I’m throwing out my fourth different idea for this one … what if we blew up the lottery format and reinvented it with three tiers:

Worst Six Teams: 9 percent chance of winning
Worst Teams 7 through 12: 4 percent chance of winning
Worst Teams 13 through 16: 2 percent chance of winning


Wait, that’s only 86 percent. Hmmmmmmm … let’s give each of the 14 playoff teams 1 percent odds. That’s right, we’re putting everyone in! TRY TANKING NOW!!! 

OK.  Bad teams will still do it, because it gives them a better chance at winning the lottery than not tanking.  You got anything else?

We run the lottery for the first four picks, then the draft goes in reverse order of record from the fifth pick on. You really think Philly is casually blowing 26 straight under this revamped system?

Yyyup.

Oh, and Adam Silver? You’re shopping your next slew of media rights packages right now to ESPN/ABC, Turner, Fox and everyone else, right? And you’re thinking about adding a third package that includes a Saturday-night regular-season bundle, right? Wouldn’t it make the most sense to combine that bundle with the Entertaining As Hell Tournament into a third, mack-daddy package? 

No.  The Entertaining As Hell Tournament is basketball ebola.  It's a terrible idea and the world is a worse place for it having been conceived.

Conceivably, Disney would pay more for the same deal it already has; same for Turner and its current deal; then a third party comes in (Fox Sports? NBC? Maybe even … gulp … Google or Apple TV?) 

MALCOLM GLADWELL TOLD ME TO PUT THOSE LAST TWO IN!!!!

and grabs those Saturday-night games and the Entertaining As Hell Tournament?
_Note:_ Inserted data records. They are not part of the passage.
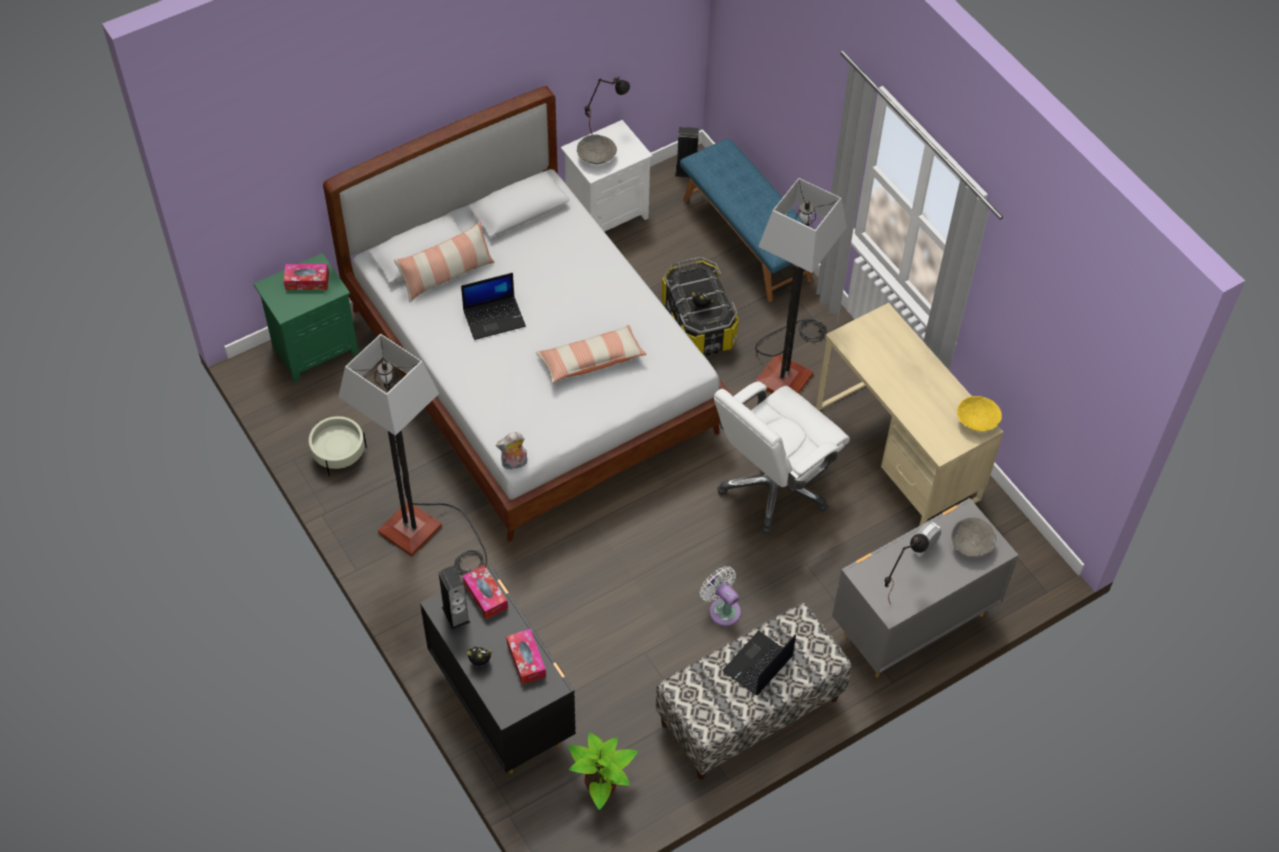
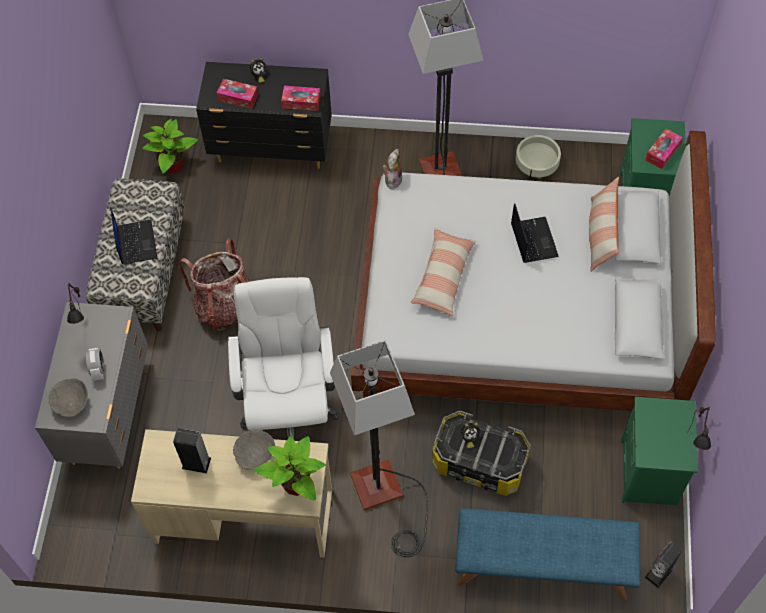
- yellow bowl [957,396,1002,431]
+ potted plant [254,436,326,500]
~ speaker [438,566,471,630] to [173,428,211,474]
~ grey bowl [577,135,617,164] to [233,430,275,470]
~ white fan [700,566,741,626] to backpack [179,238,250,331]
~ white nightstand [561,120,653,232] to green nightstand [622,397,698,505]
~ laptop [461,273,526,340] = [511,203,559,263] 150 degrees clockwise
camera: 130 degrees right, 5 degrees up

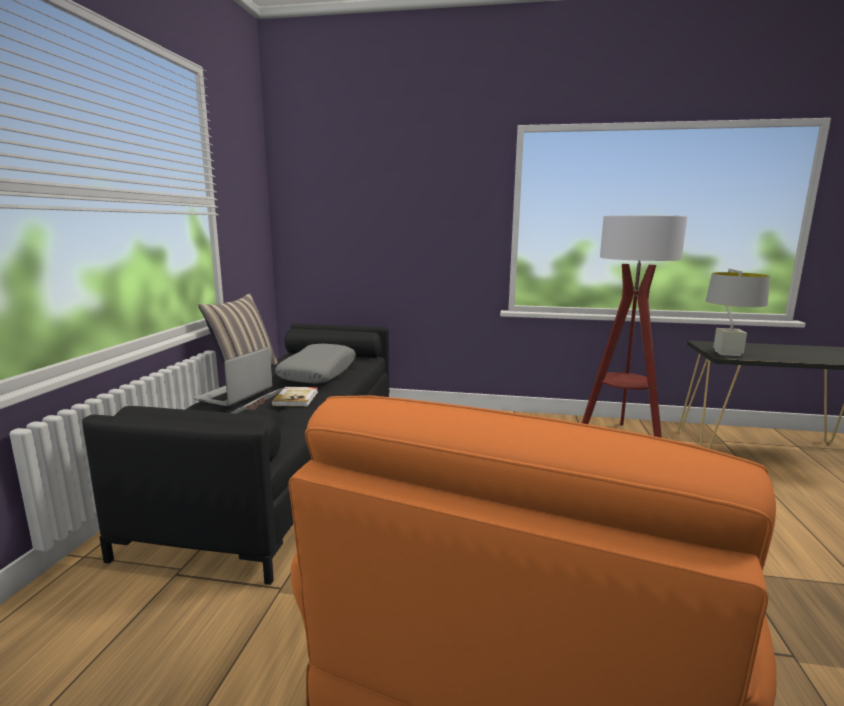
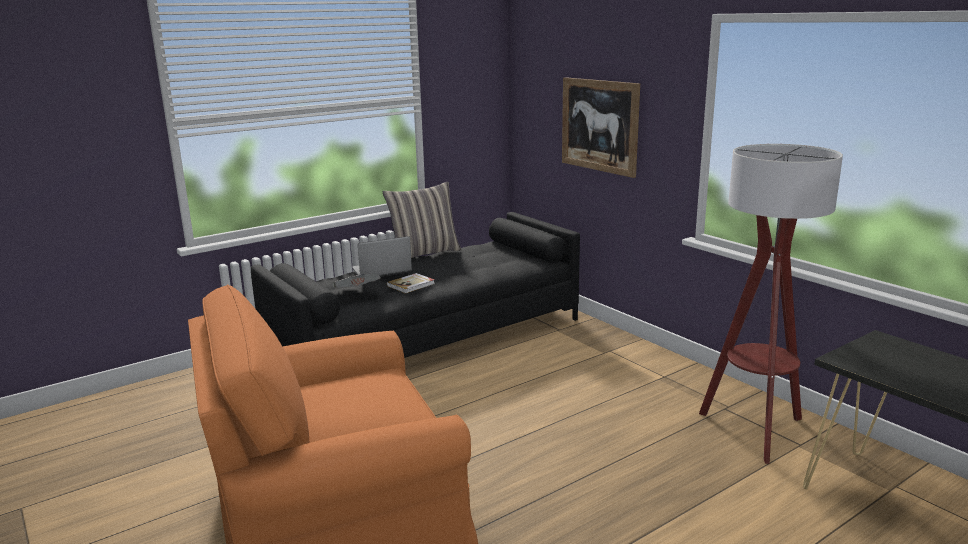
- grey pillow [275,344,356,384]
- grey table lamp [706,269,770,356]
+ picture [562,77,640,178]
camera: 45 degrees right, 5 degrees up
Thank you and please drive through.

I am at a loss for words.  May this man somehow be fired as soon as possible.  Fuck Bill Simmons.

4 comments:

jacktotherack said...

Oh, Jake, you sly dog! Look at you--a little false mockery of Bill to round out your written word tonguing of his taint. Now you're in the mailbag. Make sure to print out a copy and tape it to your dorm room door. It'll totally get you laid, according to the many (alleged) women who have written Bill emails about how sexy Bill's fans are

This passage just warmed my heart. The entire thing is great. Simmons is the fucking worst.

tony harding said...

If you look at the conference standings right now (still with 1 game to play), the top 3 teams from the West have the 3 best records, making (4)Indiana-(5)Miami a 2nd round matchup (not to mention Brooklyn-Indiana round 1, and Miami-Chicago). Plus, the current 3 seed in the East (Toronto) would be seeded 11 overall in this tournament, and loses home court advantage to Houston.

This makes zero sense with an unbalanced schedule. The current system isn't great, but it's miles ahead of this...

Dewey said...

Entertaining read, thanks Larry.

Anonymous said...

My god... I've been reading and enjoying your takedowns of this idiot Simmons for years, but this could be the worst thing he's ever written. How do people find this guy entertaining?!